### Problems
1 - In the post on prediction error minimization, update everything from "What the dark" down to "a dark room.", putting "animal" in place of "organism".
2 - Which three states does the post on prediction error minimization name as ones we don't expect in the long run?

The prediction error minimization theory (PEM) says that the brain continually seeks to minimize its prediction error – minimize the difference between its predictions about the sensory input and the actual sensory input. It is an extremely simple idea but from it arises a surprisingly resourceful conception of brain processing. In this post, I’ll try to motivate the somewhat ambitious idea that PEM explains everything about the mind.
The first objection people have when learning about the idea of prediction error minimization is that is must obviously be false. Minimizing prediction error is minimizing surprise, and the best way to minimize surprise, when it comes to sensory input, is to not have any sensory input. If we minimize prediction error we should therefore all seek out dark rooms and stay there. But we obviously don’t, so PEM is false.
This objection rests on a misunderstanding about what the theory says. It is crucial to see that it concerns prediction error minimization on average and in the long run. The brain is doing lots of things to maintain its ability to minimize prediction error reasonably well at the current time and over time. This means that just seeking out the dark room and staying there is not going to work since after a while in the dark room prediction error is going to increase. Hunger, thirst, loneliness are all states we don’t expect in the long run, so they are surprising. Similarly, concerned family members, council workers and landlords are going to come knocking, creating prediction error that staying in the room cannot deal with. (See here for great paper on the dark room).
What the dark room problem tells us is that prediction error minimization always happens given a model, a set of expectations. We will find an organism chronically in the dark room only if this is the kind of creature that on average is expected to be found in a dark room.
There is much more to say about the idea that prediction error minimization always is given a model (see my book and Andy Clark’s terrific BBS paper for introductions). In many ways, here it would make sense to change to talking about the free energy principle and its relation to self-organized systems.
In this post however I will use the idea that prediction error minimization happens over time to motivate the range of activities the brain engages in to safeguard its ability to minimize error.

[Dataset entries]
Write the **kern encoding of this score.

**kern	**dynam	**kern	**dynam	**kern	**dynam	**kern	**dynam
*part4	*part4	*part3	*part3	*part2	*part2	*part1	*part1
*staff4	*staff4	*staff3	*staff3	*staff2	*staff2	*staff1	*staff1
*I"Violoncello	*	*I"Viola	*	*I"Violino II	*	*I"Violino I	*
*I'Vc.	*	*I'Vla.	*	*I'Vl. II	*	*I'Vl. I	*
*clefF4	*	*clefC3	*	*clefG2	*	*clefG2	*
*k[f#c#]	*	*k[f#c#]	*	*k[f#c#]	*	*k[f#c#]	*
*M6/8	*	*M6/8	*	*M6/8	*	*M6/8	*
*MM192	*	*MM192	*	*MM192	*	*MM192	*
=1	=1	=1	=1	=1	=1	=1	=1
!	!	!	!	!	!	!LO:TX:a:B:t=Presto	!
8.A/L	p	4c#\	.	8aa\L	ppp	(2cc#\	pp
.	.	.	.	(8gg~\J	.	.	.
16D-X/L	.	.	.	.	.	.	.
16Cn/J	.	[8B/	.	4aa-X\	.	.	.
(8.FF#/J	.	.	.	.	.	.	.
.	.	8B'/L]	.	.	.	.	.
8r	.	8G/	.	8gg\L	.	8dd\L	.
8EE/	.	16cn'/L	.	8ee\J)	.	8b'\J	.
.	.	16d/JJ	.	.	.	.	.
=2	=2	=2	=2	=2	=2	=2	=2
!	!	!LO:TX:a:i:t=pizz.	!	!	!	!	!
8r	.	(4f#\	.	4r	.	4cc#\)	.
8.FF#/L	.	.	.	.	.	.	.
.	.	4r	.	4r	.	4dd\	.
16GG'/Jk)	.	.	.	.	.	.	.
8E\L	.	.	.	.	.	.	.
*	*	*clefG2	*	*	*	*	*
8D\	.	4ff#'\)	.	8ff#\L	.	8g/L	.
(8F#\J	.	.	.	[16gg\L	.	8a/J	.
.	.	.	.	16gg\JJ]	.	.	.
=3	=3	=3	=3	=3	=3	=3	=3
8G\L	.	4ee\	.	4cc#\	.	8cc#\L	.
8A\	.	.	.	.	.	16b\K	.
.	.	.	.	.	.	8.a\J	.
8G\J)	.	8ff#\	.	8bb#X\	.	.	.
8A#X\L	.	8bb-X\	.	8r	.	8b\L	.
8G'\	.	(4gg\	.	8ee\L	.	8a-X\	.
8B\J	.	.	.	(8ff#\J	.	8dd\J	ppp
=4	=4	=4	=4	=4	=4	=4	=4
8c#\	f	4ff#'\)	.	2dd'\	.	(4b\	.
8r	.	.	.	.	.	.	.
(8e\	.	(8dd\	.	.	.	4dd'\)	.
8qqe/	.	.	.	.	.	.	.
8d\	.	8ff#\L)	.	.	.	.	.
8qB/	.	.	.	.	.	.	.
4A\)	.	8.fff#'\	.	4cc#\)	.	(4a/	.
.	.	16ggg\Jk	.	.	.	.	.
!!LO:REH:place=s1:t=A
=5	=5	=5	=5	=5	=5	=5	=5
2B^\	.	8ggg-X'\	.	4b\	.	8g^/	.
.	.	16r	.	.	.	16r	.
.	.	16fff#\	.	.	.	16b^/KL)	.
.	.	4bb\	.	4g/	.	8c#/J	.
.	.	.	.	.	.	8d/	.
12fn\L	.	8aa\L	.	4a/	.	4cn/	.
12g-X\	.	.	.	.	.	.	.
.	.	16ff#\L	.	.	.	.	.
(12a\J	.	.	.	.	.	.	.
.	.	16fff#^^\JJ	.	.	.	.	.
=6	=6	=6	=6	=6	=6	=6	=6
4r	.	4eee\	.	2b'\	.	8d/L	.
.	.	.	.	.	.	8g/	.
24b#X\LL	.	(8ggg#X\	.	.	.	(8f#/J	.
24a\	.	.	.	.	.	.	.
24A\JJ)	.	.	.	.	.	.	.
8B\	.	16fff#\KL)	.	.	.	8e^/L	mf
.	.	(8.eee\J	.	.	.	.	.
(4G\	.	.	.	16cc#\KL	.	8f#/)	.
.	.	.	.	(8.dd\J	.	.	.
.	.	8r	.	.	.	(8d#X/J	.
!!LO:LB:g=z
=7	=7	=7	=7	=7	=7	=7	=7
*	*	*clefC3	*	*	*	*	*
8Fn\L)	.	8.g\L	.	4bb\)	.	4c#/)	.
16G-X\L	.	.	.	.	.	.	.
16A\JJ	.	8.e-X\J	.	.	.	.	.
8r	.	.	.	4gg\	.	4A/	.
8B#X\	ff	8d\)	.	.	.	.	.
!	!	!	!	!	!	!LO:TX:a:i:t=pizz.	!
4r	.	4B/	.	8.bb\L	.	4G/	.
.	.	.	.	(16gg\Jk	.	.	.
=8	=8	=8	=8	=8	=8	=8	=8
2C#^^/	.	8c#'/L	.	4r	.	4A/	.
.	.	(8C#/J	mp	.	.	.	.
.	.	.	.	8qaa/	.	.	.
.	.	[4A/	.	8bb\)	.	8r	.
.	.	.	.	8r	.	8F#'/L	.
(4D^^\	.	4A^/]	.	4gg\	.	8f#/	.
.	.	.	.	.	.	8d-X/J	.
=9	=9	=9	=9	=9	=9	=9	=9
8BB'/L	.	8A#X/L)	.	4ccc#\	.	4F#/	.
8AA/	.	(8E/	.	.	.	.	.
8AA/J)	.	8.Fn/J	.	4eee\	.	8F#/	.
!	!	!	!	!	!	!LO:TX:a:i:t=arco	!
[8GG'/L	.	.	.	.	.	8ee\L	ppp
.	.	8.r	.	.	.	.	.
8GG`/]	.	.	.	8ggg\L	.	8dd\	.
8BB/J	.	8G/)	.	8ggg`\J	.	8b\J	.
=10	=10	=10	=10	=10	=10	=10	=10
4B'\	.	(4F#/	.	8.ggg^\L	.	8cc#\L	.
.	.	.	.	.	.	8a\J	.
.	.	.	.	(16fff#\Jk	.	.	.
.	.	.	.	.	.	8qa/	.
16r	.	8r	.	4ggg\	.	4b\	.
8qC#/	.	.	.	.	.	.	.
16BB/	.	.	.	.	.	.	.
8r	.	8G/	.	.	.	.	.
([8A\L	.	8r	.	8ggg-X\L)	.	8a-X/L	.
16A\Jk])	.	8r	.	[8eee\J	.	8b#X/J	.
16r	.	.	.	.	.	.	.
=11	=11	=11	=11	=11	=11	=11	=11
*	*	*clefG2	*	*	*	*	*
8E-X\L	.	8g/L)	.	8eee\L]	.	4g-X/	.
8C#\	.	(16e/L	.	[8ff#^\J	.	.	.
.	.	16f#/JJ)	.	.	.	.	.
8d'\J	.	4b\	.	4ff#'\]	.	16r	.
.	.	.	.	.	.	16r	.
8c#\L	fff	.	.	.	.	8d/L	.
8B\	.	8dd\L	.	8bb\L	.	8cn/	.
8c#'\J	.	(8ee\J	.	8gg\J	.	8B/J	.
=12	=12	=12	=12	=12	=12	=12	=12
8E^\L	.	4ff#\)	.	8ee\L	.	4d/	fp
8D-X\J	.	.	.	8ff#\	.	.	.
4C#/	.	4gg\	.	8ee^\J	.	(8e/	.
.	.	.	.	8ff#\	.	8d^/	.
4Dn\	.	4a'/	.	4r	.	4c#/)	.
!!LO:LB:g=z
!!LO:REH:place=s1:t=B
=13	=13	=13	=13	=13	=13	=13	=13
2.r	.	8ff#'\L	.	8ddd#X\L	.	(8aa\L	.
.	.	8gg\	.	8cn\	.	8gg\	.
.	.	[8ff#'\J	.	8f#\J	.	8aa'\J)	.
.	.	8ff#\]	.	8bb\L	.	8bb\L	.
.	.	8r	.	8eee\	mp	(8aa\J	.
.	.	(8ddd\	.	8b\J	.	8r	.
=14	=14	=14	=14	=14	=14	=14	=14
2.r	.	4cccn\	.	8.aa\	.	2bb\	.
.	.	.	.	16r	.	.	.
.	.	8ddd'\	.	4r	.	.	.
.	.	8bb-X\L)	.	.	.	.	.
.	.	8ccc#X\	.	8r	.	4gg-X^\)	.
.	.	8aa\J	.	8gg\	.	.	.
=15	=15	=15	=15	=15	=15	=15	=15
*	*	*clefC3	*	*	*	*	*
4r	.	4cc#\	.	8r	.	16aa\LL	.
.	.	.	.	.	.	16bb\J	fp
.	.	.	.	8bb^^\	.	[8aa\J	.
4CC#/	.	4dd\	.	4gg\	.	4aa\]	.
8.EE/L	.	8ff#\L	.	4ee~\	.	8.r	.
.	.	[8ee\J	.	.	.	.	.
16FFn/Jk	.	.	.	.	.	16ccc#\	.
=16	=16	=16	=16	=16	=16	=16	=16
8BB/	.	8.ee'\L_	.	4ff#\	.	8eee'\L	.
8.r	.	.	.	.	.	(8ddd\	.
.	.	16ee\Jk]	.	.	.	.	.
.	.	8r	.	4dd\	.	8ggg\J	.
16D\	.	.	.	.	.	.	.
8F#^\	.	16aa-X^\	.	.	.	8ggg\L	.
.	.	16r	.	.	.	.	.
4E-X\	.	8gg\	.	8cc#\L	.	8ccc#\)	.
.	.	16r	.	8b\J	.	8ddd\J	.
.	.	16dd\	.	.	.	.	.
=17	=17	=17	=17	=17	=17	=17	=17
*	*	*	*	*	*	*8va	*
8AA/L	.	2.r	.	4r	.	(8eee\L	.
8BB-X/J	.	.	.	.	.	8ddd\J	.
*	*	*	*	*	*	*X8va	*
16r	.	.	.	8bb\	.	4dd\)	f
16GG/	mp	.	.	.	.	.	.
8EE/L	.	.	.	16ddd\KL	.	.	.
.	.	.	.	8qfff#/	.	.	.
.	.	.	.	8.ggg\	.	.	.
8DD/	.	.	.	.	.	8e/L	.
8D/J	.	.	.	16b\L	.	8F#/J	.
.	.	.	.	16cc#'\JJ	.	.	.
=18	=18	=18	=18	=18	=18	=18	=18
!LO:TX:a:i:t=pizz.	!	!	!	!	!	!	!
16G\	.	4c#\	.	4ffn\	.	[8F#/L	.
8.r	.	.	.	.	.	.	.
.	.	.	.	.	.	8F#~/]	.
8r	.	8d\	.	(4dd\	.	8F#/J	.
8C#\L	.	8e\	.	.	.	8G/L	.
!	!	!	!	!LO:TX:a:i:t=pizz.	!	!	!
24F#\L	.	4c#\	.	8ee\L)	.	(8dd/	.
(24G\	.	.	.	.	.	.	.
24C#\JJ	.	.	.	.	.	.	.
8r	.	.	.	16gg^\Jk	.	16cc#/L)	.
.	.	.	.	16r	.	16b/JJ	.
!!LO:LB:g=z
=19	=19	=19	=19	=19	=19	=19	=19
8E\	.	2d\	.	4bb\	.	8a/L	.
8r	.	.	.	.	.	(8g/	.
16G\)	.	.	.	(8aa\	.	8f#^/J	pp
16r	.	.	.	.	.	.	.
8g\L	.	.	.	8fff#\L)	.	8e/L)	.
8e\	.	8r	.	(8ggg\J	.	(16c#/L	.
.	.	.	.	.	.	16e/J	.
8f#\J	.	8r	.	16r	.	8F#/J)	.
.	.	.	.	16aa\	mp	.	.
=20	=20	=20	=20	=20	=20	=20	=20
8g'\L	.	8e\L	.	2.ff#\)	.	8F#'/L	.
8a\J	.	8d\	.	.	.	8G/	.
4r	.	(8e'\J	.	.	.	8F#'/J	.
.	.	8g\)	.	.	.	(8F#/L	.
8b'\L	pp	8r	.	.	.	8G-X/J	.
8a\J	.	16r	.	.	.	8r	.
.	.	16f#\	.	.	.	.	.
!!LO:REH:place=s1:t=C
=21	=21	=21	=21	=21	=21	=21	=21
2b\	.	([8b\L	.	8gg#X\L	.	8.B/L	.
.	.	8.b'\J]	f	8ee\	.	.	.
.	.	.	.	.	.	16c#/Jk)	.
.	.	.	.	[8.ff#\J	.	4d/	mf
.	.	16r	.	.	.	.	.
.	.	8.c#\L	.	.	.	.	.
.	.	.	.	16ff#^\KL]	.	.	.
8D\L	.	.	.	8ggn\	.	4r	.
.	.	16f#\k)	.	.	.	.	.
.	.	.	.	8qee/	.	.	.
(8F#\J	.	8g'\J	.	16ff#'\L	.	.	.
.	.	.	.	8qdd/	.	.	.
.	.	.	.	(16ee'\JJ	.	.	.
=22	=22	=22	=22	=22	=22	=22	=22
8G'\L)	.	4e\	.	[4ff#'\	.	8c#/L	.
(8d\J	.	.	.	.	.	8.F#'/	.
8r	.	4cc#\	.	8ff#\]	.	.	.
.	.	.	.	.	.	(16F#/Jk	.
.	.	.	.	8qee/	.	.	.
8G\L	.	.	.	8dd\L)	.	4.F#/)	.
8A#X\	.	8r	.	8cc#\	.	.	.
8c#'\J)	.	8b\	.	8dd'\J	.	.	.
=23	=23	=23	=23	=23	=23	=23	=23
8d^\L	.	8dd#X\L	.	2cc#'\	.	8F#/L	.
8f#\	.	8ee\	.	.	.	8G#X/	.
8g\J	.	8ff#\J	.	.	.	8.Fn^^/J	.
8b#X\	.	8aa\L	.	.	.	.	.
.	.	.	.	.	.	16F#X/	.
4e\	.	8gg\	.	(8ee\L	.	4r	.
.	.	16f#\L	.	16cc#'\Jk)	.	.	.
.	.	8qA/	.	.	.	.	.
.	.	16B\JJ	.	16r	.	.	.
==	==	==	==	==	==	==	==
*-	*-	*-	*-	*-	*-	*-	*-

### Solutions to each task
1 -
What the dark room problem tells us is that prediction error minimization always happens given a model, a set of expectations. We will find an animal chronically in the dark room only if this is the kind of creature that on average is expected to be found in a dark room.

2 - Hunger, thirst and loneliness.